(Pose and size estimates)
_ _ _ _ _ _ _

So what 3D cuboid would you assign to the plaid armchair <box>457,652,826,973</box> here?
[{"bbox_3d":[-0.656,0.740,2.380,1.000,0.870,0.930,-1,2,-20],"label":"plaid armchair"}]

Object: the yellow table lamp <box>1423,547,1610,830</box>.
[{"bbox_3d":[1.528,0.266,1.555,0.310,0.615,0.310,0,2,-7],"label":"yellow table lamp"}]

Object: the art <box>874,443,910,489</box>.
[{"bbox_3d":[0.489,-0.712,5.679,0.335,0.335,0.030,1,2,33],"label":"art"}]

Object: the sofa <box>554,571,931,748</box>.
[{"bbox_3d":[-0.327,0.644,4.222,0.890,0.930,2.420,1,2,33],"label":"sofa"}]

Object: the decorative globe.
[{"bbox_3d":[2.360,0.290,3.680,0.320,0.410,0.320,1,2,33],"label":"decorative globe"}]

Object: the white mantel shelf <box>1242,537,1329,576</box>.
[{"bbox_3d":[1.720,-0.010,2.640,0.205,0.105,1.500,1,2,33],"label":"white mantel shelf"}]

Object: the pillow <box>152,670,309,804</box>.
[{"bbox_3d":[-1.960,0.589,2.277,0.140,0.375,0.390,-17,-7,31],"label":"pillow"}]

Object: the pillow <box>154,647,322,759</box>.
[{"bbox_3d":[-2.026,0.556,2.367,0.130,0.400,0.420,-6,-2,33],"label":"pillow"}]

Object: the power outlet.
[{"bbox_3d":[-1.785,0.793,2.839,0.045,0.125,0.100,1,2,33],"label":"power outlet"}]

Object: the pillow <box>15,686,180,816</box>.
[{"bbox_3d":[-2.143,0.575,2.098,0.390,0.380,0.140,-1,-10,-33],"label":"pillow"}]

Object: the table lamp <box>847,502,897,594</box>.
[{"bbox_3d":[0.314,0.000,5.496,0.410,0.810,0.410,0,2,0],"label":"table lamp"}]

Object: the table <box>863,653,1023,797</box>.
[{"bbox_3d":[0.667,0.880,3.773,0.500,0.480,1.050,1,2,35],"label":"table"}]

_ _ _ _ _ _ _

-- Your task --
None of the records may be omitted or altered when they are given again.

-- Written reply --
So what 3D cuboid would you assign to the plaid armchair <box>457,652,826,973</box> here?
[{"bbox_3d":[-0.656,0.740,2.380,1.000,0.870,0.930,-1,2,-20],"label":"plaid armchair"}]

Object: the yellow table lamp <box>1423,547,1610,830</box>.
[{"bbox_3d":[1.528,0.266,1.555,0.310,0.615,0.310,0,2,-7],"label":"yellow table lamp"}]

Object: the art <box>874,443,910,489</box>.
[{"bbox_3d":[0.489,-0.712,5.679,0.335,0.335,0.030,1,2,33],"label":"art"}]

Object: the sofa <box>554,571,931,748</box>.
[{"bbox_3d":[-0.327,0.644,4.222,0.890,0.930,2.420,1,2,33],"label":"sofa"}]

Object: the decorative globe.
[{"bbox_3d":[2.360,0.290,3.680,0.320,0.410,0.320,1,2,33],"label":"decorative globe"}]

Object: the white mantel shelf <box>1242,537,1329,576</box>.
[{"bbox_3d":[1.720,-0.010,2.640,0.205,0.105,1.500,1,2,33],"label":"white mantel shelf"}]

Object: the pillow <box>152,670,309,804</box>.
[{"bbox_3d":[-1.960,0.589,2.277,0.140,0.375,0.390,-17,-7,31],"label":"pillow"}]

Object: the pillow <box>154,647,322,759</box>.
[{"bbox_3d":[-2.026,0.556,2.367,0.130,0.400,0.420,-6,-2,33],"label":"pillow"}]

Object: the power outlet.
[{"bbox_3d":[-1.785,0.793,2.839,0.045,0.125,0.100,1,2,33],"label":"power outlet"}]

Object: the pillow <box>15,686,180,816</box>.
[{"bbox_3d":[-2.143,0.575,2.098,0.390,0.380,0.140,-1,-10,-33],"label":"pillow"}]

Object: the table lamp <box>847,502,897,594</box>.
[{"bbox_3d":[0.314,0.000,5.496,0.410,0.810,0.410,0,2,0],"label":"table lamp"}]

Object: the table <box>863,653,1023,797</box>.
[{"bbox_3d":[0.667,0.880,3.773,0.500,0.480,1.050,1,2,35],"label":"table"}]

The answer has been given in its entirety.